Estos amenazaron a el alcalde con asesinarlo a él y a toda su familia de no ofrecerles en sacrificio al menos un pueblerino por mes, hasta exterminar al pueblo entero en venganza de la pasada gesta de su bisabuelo. Ante la amenaza este cede.
Cuando la situación se va de las manos, el alcalde recurre a culpar a los austriacos de hacer sacrificios humanos, con el fin de que la verdad no sea descubierta, sucediendo lo previamente narrado.
Cuando los habitantes del pueblo ven al niño se desesperan ya que descubren que quienes cometían estos actos aún estaban entre ellos. No fue casualidad que el alcalde sea el primero en marcharse, él sabía lo que iba a suceder. Al pueblo intentar escapar, los miembros de la logia no tuvieron más opción que exterminarlos para dar fin a su venganza, también se encargarían del comisario, aunque no fue necesario.
Si jamás me manifesté frente a estos sucesos fue porque no tenía sentido, el alcalde murió días después de que me confesara esta atrocidad, ya no quedaba nadie a quien responsabilizar, el paradero de los miembros de la logia nunca se supo, ni siquiera los se los nombra por su nombre en el libro que el alcalde me dio, imposible saber quiénes son o eran. Decidí guardarme esta historia para mi hasta que ustedes comenzaron con la investigación y me citaron
—¿Qué sucedió con el asesor?
—¬¿El asesor?
—Usted dijo que el asesor escapo junto con el alcalde porque eran amigos.
—Le soy sincero nunca… —el indagado se pausa pensativo —nunca preste atención a cuál fue el destino del asesor, tampoco se lo nombra en el libro del alcalde, solo que escaparon juntos.
—¿El libro?
-Si, en el libro que el alcalde me entrego antes de morir.

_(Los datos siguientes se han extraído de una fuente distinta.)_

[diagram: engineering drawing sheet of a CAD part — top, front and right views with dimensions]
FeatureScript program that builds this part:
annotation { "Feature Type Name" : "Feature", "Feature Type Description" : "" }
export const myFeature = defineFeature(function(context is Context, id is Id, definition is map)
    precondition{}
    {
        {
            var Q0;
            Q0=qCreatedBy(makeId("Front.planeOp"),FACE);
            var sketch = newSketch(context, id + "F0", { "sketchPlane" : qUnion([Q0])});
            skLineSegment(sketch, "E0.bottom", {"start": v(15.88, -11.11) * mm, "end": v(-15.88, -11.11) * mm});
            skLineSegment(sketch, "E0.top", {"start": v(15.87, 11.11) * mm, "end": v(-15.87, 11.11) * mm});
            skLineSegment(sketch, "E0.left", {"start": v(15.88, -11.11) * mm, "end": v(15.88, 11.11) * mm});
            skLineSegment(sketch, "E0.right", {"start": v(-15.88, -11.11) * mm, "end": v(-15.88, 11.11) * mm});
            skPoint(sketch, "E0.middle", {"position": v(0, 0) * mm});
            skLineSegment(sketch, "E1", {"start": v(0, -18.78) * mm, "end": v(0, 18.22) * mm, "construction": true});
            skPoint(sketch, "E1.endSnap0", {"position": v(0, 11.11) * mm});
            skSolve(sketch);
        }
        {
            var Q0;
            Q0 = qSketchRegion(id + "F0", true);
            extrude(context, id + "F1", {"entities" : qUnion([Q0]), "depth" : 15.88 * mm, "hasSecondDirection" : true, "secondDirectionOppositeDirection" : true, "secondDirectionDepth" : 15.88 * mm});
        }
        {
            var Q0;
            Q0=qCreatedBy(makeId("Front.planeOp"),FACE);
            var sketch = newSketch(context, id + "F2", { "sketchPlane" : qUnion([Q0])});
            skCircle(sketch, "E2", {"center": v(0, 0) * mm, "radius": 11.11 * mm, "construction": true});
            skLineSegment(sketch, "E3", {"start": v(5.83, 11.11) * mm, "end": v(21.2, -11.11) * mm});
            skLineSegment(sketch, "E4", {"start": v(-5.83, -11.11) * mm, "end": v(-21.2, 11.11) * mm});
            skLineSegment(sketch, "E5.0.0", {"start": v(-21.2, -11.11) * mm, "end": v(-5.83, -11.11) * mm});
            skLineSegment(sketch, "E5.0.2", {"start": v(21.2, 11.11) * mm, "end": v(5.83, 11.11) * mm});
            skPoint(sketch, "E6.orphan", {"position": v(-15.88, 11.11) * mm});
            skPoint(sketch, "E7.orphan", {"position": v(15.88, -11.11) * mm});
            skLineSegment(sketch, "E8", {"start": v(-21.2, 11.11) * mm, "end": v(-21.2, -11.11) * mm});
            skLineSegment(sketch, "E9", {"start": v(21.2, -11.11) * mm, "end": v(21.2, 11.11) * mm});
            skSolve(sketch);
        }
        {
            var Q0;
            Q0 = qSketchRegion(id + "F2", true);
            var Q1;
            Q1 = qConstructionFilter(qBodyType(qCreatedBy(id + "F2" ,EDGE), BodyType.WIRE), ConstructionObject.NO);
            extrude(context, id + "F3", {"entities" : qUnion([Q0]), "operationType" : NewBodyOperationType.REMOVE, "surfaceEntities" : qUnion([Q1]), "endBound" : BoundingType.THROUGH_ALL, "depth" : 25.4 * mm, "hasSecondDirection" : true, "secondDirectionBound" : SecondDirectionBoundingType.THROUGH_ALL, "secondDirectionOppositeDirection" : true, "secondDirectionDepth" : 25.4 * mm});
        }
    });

—No se haga el tonto padre, ¿Dónde está el libro? —Pregunto el fiscal elevando su voz.
—La verdad es que…. —un tanto nervioso el sacerdote responde— me deshice de él, no quería saber más nada de esta tremenda historia.
—Perfecto, es todo por hoy —El fiscal giro su silla, miro a un oficial que se encontraba detrás suyo— Ramírez necesito que averigües que es o que fue de la vida de Leopoldo Lugones, asesor de la alcaldía de Atlacoya entre 1928 y 1932.